Research into the onset of Alzheimer’s disease has taken a significant turn, with new findings indicating that the disease may start at the brain’s protective borders rather than within its core. Scientists from the United States and Germany have linked genetic risks for Alzheimer’s and other neurological disorders to the blood-brain barrier, the network of blood vessels and immune cells that safeguard the brain.
Traditionally, studies have concentrated on the abnormal protein clumps and tangles within the brain that damage neurons. However, this latest research suggests that the initial triggers of Alzheimer’s could stem from external factors breaching a compromised brain boundary.
Neuroscientist Andrew Yang from the Gladstone Institute of Neurological Disease in California emphasized, “When studying diseases affecting the brain, most research has focused on its resident neurons. I hope our findings lead to more interest in the cells forming the brain’s borders, which might actually take center stage in diseases like Alzheimer’s.”
The research team developed an innovative genetic analysis technique called MultiVINE-seq. This method allows researchers to isolate vascular and immune cells from brain tissue, measuring their gene activity and chromatin accessibility, which relates to how readily DNA can be utilized by cells. Analyzing 30 postmortem brain tissue samples from individuals with and without neurological disease, the scientists constructed a detailed profile of genetic variations associated with conditions like Alzheimer’s.
Many of the genetic variations identified were located in cells patrolling the brain’s borders, particularly in endothelial cells, which regulate access to the brain, and T cells, part of the immune system. Certain genetic variants implied that inflammatory immune cells could be instigating or accelerating the onset of Alzheimer’s.

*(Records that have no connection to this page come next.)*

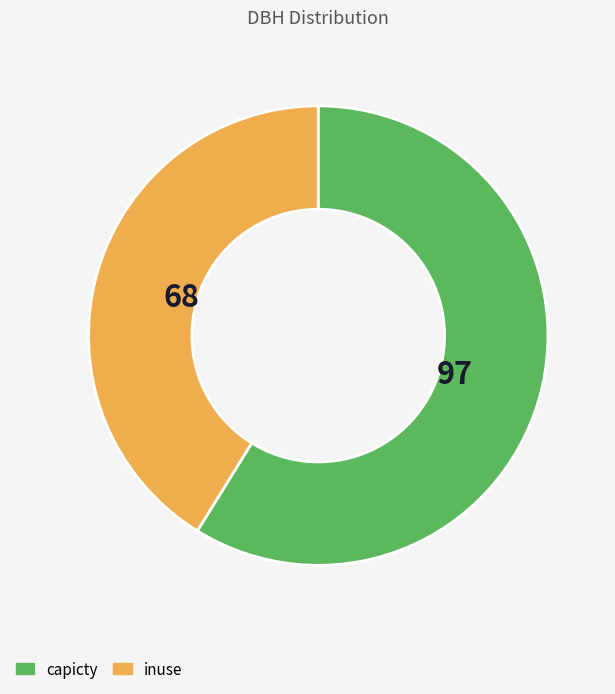

Is there any slice that represents more than half of the pie?

Yes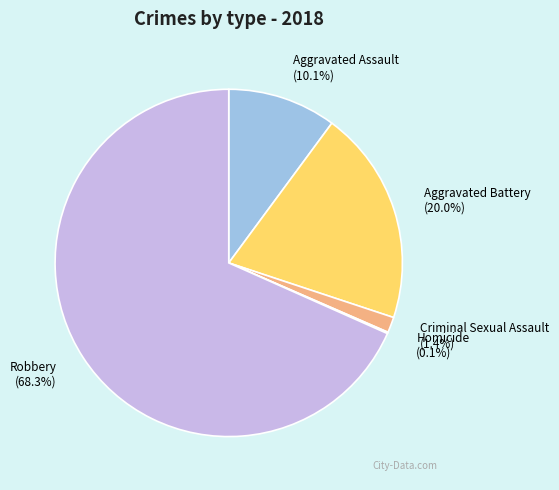

Which slice is the largest?

Robbery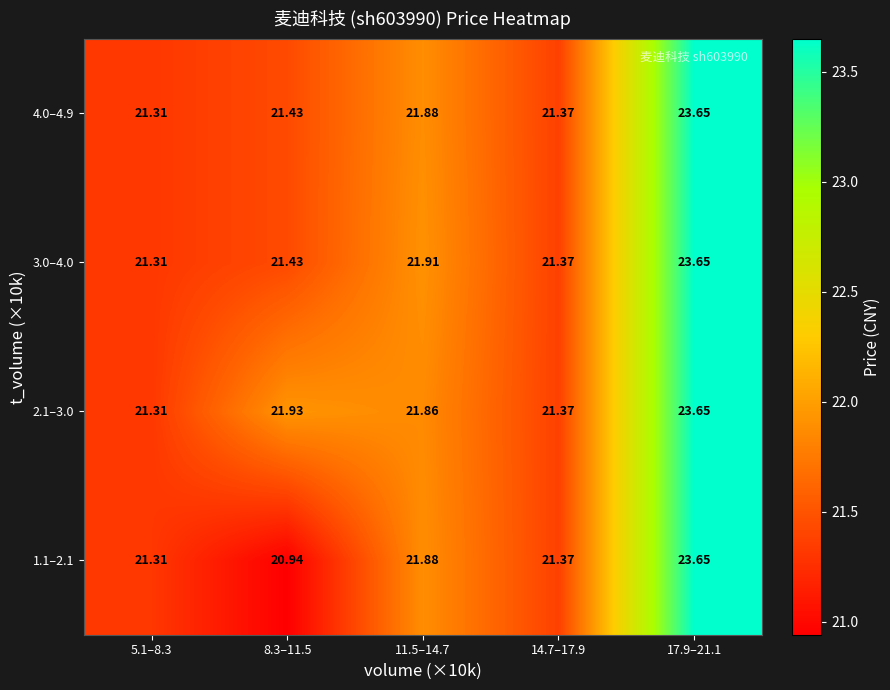

Is the value of 1.1–2.1 at 8.3–11.5 greater than the value of 3.0–4.0 at 14.7–17.9?

No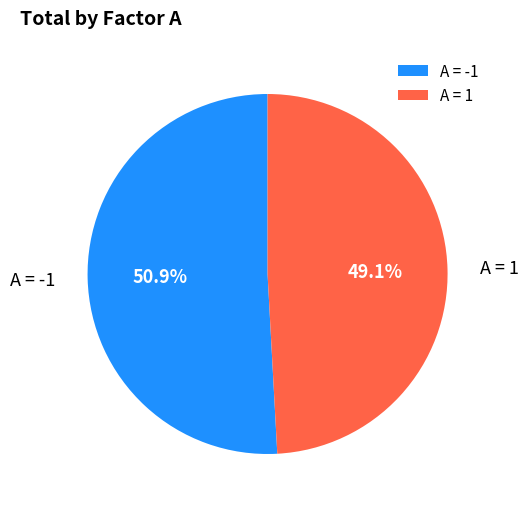

Rank the categories by value from lowest to highest.

A = 1, A = -1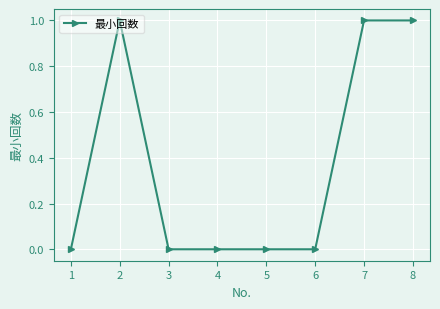

True or false: there are more than 0 points higher than both neighbors.

True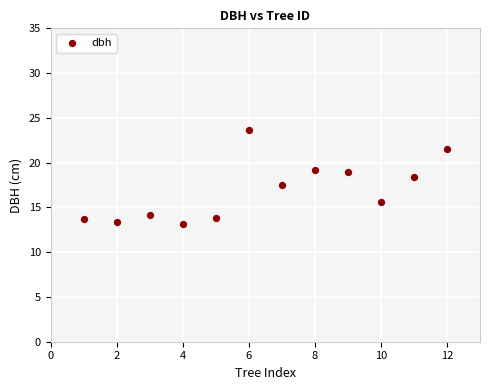

What is the average Y value?

16.9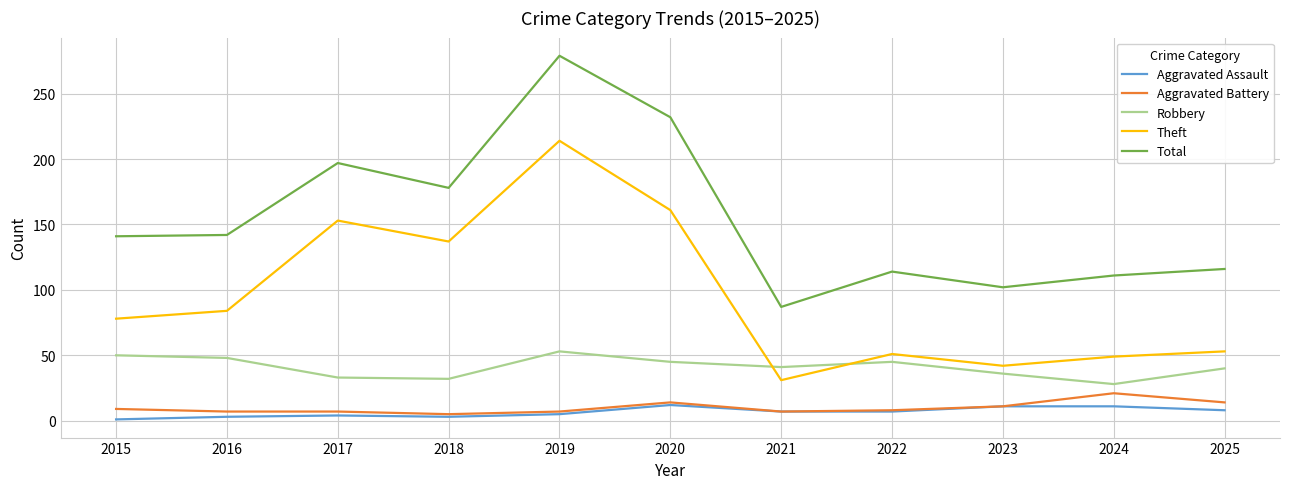

Which category has the highest value in the Aggravated Battery series?

2024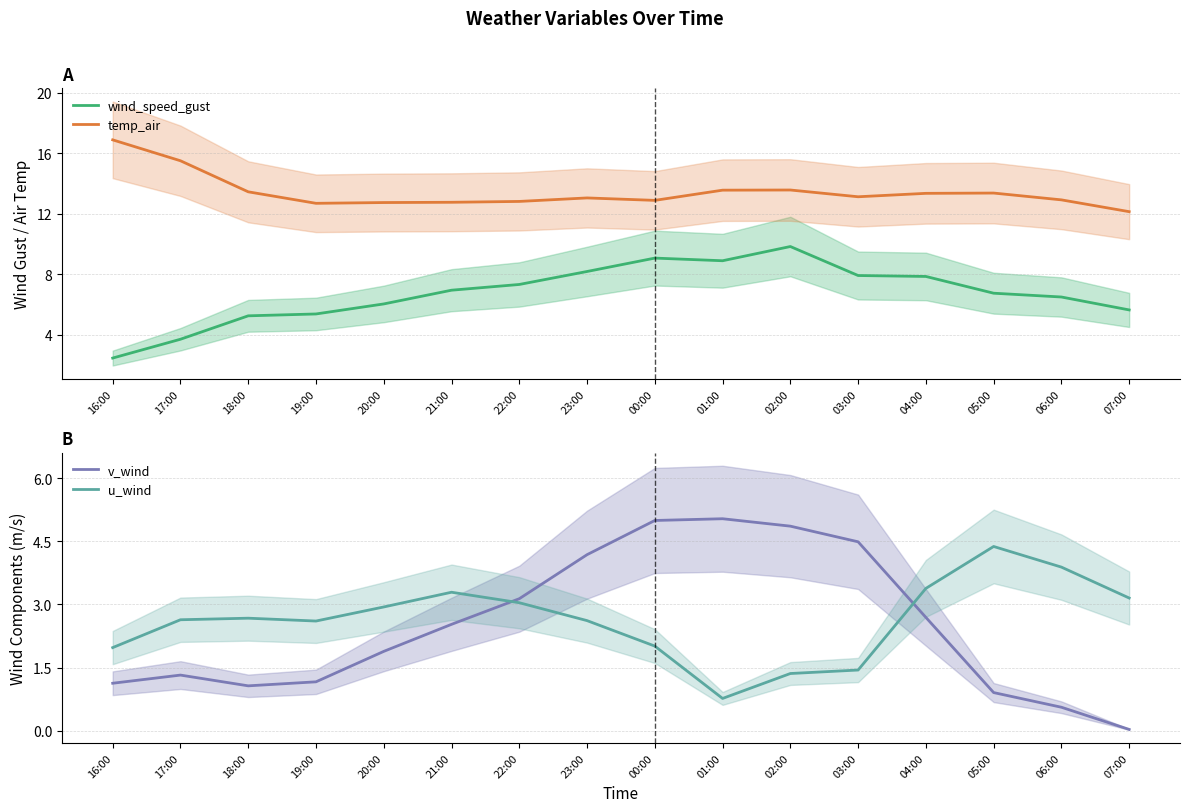

At 00:00, list the series in order from largest to smallest.

temp_air, wind_speed_gust, v_wind, u_wind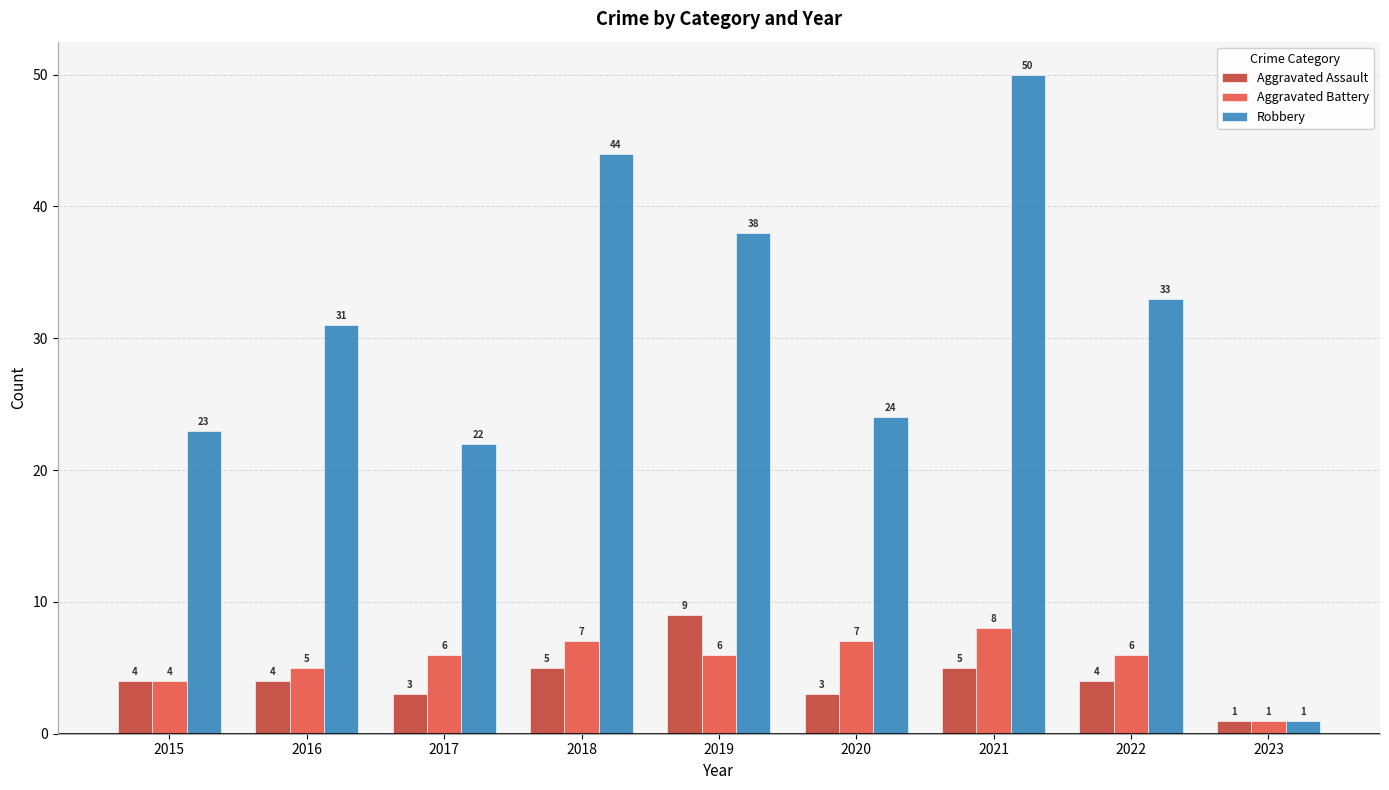

What is the value of the Aggravated Assault bar at the 2nd from the left?

4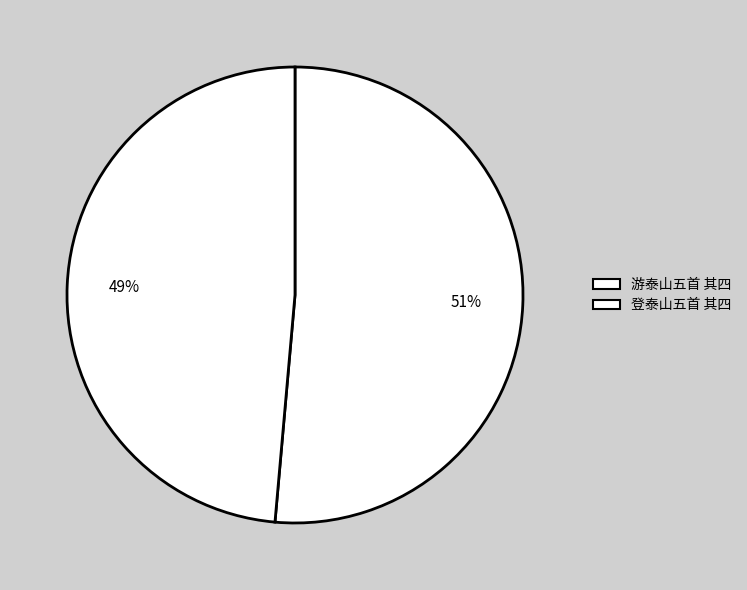

How many segments does this pie chart have?

2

Neuroscientist Madigan Reid, also from the Gladstone Institute, noted, “Before this, we knew these genetic variants increased disease risk, but we didn’t know where or how they acted in the context of brain barrier cell types. Our study shows that many of the variants are actually functioning in blood vessels and immune cells in the brain.”
Understanding neurodegenerative diseases like Alzheimer’s is complex, influenced by numerous factors, which often slows progress in treatment development. Nonetheless, this study advances knowledge about how these diseases operate and highlights the importance of the brain’s vascular and immune systems.
Previous research has already established links between Alzheimer’s disease and broader immune system issues, extending beyond the brain itself. This latest study also revealed that different genetic risk variants exert varying effects on the brain’s borders, depending on the disease, paving the way for tailored treatment approaches.
“This work brings the brain’s vascular and immune cells into the spotlight,” Yang stated. “Given their unique location and role in establishing the brain’s relationship with the body and outside world, our work could inform new, more accessible drug targets and lifestyle interventions to protect the brain from the outside in.”
The findings were published in the journal Neuron, marking a pivotal step toward a deeper understanding of Alzheimer’s disease and its origins.